Instruction:
Copy every line of the entries below, swapping each "pose" for "view" and leaving everything else unchanged.

The records:
******
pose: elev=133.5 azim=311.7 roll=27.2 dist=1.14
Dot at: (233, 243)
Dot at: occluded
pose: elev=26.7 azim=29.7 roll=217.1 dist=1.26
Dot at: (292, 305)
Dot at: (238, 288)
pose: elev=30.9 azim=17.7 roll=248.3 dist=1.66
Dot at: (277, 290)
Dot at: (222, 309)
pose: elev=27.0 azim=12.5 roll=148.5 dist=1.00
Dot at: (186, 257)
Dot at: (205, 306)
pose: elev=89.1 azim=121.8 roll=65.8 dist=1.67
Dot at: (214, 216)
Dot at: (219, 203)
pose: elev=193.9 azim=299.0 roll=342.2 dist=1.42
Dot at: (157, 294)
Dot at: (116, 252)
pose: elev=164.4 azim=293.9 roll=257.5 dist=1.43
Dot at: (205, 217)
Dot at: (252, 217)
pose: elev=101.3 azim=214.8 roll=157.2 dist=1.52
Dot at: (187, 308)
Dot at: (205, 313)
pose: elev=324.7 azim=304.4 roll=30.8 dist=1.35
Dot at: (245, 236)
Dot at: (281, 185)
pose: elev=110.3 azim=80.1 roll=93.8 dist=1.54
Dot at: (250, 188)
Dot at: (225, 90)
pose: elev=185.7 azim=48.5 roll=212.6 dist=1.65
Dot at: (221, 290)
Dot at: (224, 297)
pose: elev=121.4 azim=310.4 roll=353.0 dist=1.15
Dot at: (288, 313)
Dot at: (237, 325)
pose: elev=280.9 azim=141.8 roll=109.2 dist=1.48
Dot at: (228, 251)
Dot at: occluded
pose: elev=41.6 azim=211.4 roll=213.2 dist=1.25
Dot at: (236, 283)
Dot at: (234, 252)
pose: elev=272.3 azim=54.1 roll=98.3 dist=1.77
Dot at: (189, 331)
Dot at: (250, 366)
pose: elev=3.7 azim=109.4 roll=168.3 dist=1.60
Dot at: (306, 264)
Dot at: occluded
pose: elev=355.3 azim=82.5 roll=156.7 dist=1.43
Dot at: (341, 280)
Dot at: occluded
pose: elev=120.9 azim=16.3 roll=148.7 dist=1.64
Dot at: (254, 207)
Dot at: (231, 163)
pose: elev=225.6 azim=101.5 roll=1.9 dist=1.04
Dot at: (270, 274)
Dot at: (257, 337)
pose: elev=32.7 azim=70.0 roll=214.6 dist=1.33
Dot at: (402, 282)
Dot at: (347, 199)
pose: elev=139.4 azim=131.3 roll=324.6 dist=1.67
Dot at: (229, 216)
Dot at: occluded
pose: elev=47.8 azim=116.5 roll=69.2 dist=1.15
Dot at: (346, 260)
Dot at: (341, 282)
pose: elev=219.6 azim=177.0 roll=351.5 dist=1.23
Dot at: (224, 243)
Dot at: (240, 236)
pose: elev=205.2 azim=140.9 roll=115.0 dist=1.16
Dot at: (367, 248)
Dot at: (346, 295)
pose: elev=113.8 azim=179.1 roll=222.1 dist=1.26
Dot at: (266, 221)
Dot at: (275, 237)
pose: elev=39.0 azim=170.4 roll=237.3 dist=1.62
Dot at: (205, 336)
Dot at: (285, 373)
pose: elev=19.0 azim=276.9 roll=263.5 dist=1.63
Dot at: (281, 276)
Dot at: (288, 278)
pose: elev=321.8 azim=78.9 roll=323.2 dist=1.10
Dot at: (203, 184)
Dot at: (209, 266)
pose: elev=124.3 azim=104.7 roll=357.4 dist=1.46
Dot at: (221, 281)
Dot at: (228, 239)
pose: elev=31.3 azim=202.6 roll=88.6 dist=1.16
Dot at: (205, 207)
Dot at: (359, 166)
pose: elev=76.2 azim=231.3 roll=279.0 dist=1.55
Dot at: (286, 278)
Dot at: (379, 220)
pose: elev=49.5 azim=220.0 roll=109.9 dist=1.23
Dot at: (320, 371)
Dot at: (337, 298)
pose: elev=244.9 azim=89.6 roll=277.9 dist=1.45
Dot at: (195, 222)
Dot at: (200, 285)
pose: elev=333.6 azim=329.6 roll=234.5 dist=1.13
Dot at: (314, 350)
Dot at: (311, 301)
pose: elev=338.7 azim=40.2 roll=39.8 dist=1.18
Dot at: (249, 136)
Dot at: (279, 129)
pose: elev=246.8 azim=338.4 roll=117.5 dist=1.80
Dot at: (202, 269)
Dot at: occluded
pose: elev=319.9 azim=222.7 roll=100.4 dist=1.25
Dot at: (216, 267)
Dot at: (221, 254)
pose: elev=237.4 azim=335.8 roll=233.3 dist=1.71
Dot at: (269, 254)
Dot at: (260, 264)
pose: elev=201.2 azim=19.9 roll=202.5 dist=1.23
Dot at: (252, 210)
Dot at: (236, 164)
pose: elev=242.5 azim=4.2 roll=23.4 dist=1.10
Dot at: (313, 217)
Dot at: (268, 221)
******
Right answer:
view: elev=133.5 azim=311.7 roll=27.2 dist=1.14
Dot at: (233, 243)
Dot at: occluded
view: elev=26.7 azim=29.7 roll=217.1 dist=1.26
Dot at: (292, 305)
Dot at: (238, 288)
view: elev=30.9 azim=17.7 roll=248.3 dist=1.66
Dot at: (277, 290)
Dot at: (222, 309)
view: elev=27.0 azim=12.5 roll=148.5 dist=1.00
Dot at: (186, 257)
Dot at: (205, 306)
view: elev=89.1 azim=121.8 roll=65.8 dist=1.67
Dot at: (214, 216)
Dot at: (219, 203)
view: elev=193.9 azim=299.0 roll=342.2 dist=1.42
Dot at: (157, 294)
Dot at: (116, 252)
view: elev=164.4 azim=293.9 roll=257.5 dist=1.43
Dot at: (205, 217)
Dot at: (252, 217)
view: elev=101.3 azim=214.8 roll=157.2 dist=1.52
Dot at: (187, 308)
Dot at: (205, 313)
view: elev=324.7 azim=304.4 roll=30.8 dist=1.35
Dot at: (245, 236)
Dot at: (281, 185)
view: elev=110.3 azim=80.1 roll=93.8 dist=1.54
Dot at: (250, 188)
Dot at: (225, 90)
view: elev=185.7 azim=48.5 roll=212.6 dist=1.65
Dot at: (221, 290)
Dot at: (224, 297)
view: elev=121.4 azim=310.4 roll=353.0 dist=1.15
Dot at: (288, 313)
Dot at: (237, 325)
view: elev=280.9 azim=141.8 roll=109.2 dist=1.48
Dot at: (228, 251)
Dot at: occluded
view: elev=41.6 azim=211.4 roll=213.2 dist=1.25
Dot at: (236, 283)
Dot at: (234, 252)
view: elev=272.3 azim=54.1 roll=98.3 dist=1.77
Dot at: (189, 331)
Dot at: (250, 366)
view: elev=3.7 azim=109.4 roll=168.3 dist=1.60
Dot at: (306, 264)
Dot at: occluded
view: elev=355.3 azim=82.5 roll=156.7 dist=1.43
Dot at: (341, 280)
Dot at: occluded
view: elev=120.9 azim=16.3 roll=148.7 dist=1.64
Dot at: (254, 207)
Dot at: (231, 163)
view: elev=225.6 azim=101.5 roll=1.9 dist=1.04
Dot at: (270, 274)
Dot at: (257, 337)
view: elev=32.7 azim=70.0 roll=214.6 dist=1.33
Dot at: (402, 282)
Dot at: (347, 199)
view: elev=139.4 azim=131.3 roll=324.6 dist=1.67
Dot at: (229, 216)
Dot at: occluded
view: elev=47.8 azim=116.5 roll=69.2 dist=1.15
Dot at: (346, 260)
Dot at: (341, 282)
view: elev=219.6 azim=177.0 roll=351.5 dist=1.23
Dot at: (224, 243)
Dot at: (240, 236)
view: elev=205.2 azim=140.9 roll=115.0 dist=1.16
Dot at: (367, 248)
Dot at: (346, 295)
view: elev=113.8 azim=179.1 roll=222.1 dist=1.26
Dot at: (266, 221)
Dot at: (275, 237)
view: elev=39.0 azim=170.4 roll=237.3 dist=1.62
Dot at: (205, 336)
Dot at: (285, 373)
view: elev=19.0 azim=276.9 roll=263.5 dist=1.63
Dot at: (281, 276)
Dot at: (288, 278)
view: elev=321.8 azim=78.9 roll=323.2 dist=1.10
Dot at: (203, 184)
Dot at: (209, 266)
view: elev=124.3 azim=104.7 roll=357.4 dist=1.46
Dot at: (221, 281)
Dot at: (228, 239)
view: elev=31.3 azim=202.6 roll=88.6 dist=1.16
Dot at: (205, 207)
Dot at: (359, 166)
view: elev=76.2 azim=231.3 roll=279.0 dist=1.55
Dot at: (286, 278)
Dot at: (379, 220)
view: elev=49.5 azim=220.0 roll=109.9 dist=1.23
Dot at: (320, 371)
Dot at: (337, 298)
view: elev=244.9 azim=89.6 roll=277.9 dist=1.45
Dot at: (195, 222)
Dot at: (200, 285)
view: elev=333.6 azim=329.6 roll=234.5 dist=1.13
Dot at: (314, 350)
Dot at: (311, 301)
view: elev=338.7 azim=40.2 roll=39.8 dist=1.18
Dot at: (249, 136)
Dot at: (279, 129)
view: elev=246.8 azim=338.4 roll=117.5 dist=1.80
Dot at: (202, 269)
Dot at: occluded
view: elev=319.9 azim=222.7 roll=100.4 dist=1.25
Dot at: (216, 267)
Dot at: (221, 254)
view: elev=237.4 azim=335.8 roll=233.3 dist=1.71
Dot at: (269, 254)
Dot at: (260, 264)
view: elev=201.2 azim=19.9 roll=202.5 dist=1.23
Dot at: (252, 210)
Dot at: (236, 164)
view: elev=242.5 azim=4.2 roll=23.4 dist=1.10
Dot at: (313, 217)
Dot at: (268, 221)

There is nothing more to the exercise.